The data —
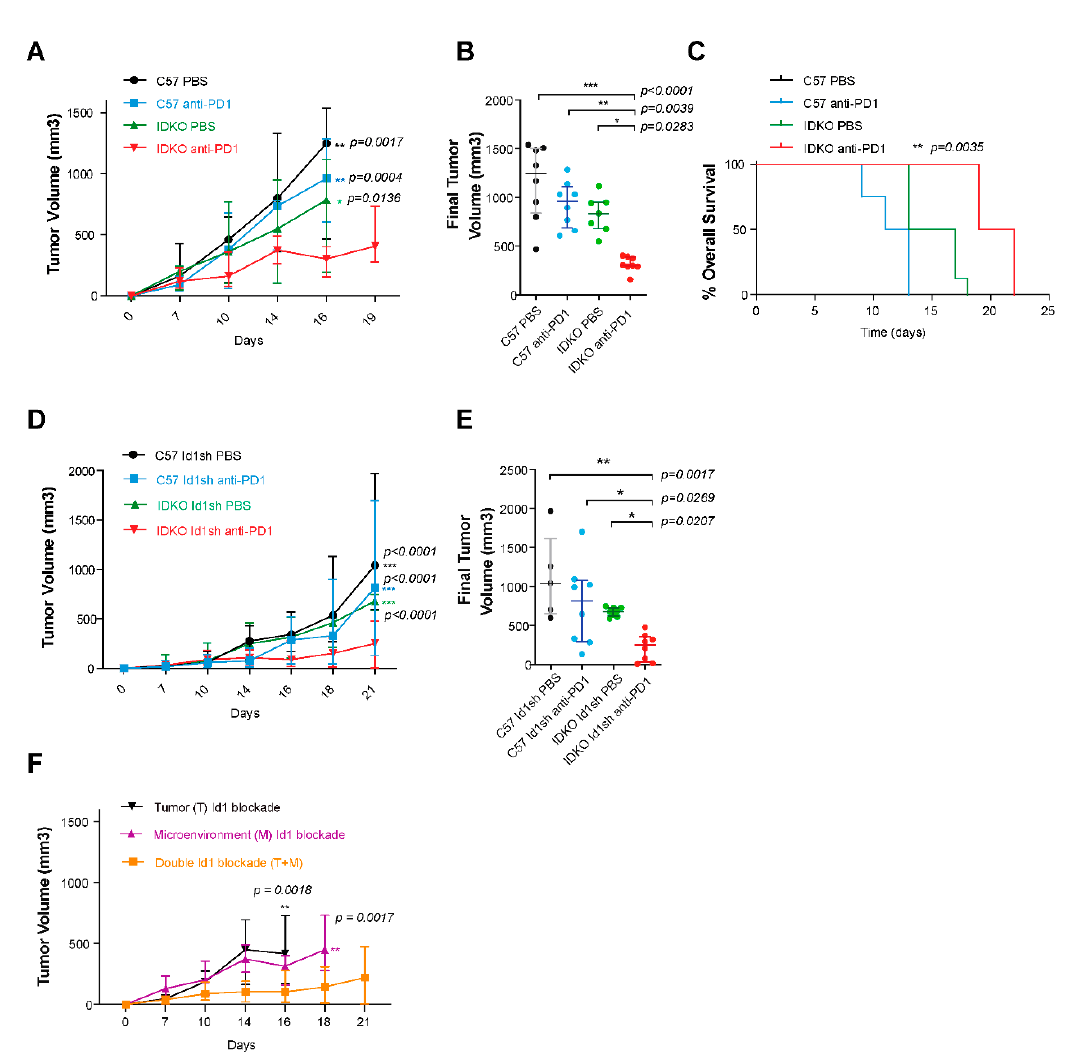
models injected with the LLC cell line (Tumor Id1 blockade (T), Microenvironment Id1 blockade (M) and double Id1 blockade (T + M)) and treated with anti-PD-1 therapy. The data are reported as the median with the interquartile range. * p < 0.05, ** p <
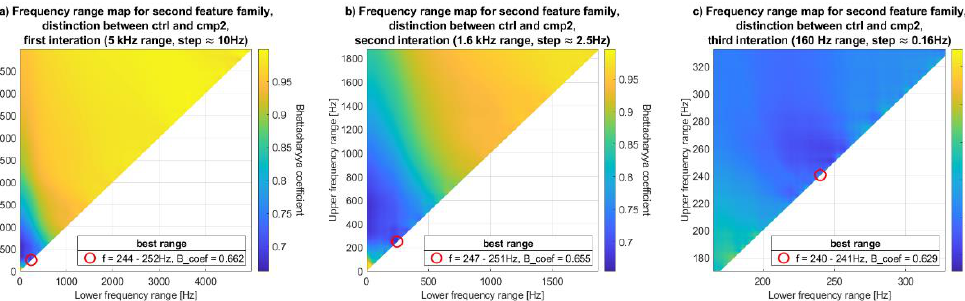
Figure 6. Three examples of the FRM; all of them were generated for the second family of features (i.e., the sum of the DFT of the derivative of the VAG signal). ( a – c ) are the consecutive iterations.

==

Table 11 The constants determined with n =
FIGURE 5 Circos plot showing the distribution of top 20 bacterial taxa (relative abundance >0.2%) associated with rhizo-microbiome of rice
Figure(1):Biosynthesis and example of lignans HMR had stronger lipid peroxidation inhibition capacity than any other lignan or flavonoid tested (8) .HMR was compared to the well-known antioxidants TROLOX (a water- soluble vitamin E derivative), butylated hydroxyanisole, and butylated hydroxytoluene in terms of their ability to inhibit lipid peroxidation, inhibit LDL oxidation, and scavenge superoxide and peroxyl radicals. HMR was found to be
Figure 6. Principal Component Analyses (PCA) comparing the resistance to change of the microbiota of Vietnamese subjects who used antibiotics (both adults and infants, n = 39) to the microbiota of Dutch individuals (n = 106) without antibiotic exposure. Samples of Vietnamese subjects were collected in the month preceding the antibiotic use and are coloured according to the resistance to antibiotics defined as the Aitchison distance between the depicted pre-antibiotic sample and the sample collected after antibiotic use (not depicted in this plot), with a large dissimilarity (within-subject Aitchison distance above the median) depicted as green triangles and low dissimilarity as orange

...

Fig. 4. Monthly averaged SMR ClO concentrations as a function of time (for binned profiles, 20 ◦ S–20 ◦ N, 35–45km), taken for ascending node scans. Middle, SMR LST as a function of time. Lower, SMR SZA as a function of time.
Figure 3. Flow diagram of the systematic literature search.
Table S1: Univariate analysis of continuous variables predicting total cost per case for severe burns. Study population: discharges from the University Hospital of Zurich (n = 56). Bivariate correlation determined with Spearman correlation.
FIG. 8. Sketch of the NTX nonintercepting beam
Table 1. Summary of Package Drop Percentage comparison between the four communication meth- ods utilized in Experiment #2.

Task prompt —
Above are the records. Print exactly, and only, the lines from the line with "FIGURE 5 Circos" to the line with "Figure 6. Principal", both inclusive.

Completed task —
FIGURE 5 Circos plot showing the distribution of top 20 bacterial taxa (relative abundance >0.2%) associated with rhizo-microbiome of rice
Figure(1):Biosynthesis and example of lignans HMR had stronger lipid peroxidation inhibition capacity than any other lignan or flavonoid tested (8) .HMR was compared to the well-known antioxidants TROLOX (a water- soluble vitamin E derivative), butylated hydroxyanisole, and butylated hydroxytoluene in terms of their ability to inhibit lipid peroxidation, inhibit LDL oxidation, and scavenge superoxide and peroxyl radicals. HMR was found to be
Figure 6. Principal Component Analyses (PCA) comparing the resistance to change of the microbiota of Vietnamese subjects who used antibiotics (both adults and infants, n = 39) to the microbiota of Dutch individuals (n = 106) without antibiotic exposure. Samples of Vietnamese subjects were collected in the month preceding the antibiotic use and are coloured according to the resistance to antibiotics defined as the Aitchison distance between the depicted pre-antibiotic sample and the sample collected after antibiotic use (not depicted in this plot), with a large dissimilarity (within-subject Aitchison distance above the median) depicted as green triangles and low dissimilarity as orange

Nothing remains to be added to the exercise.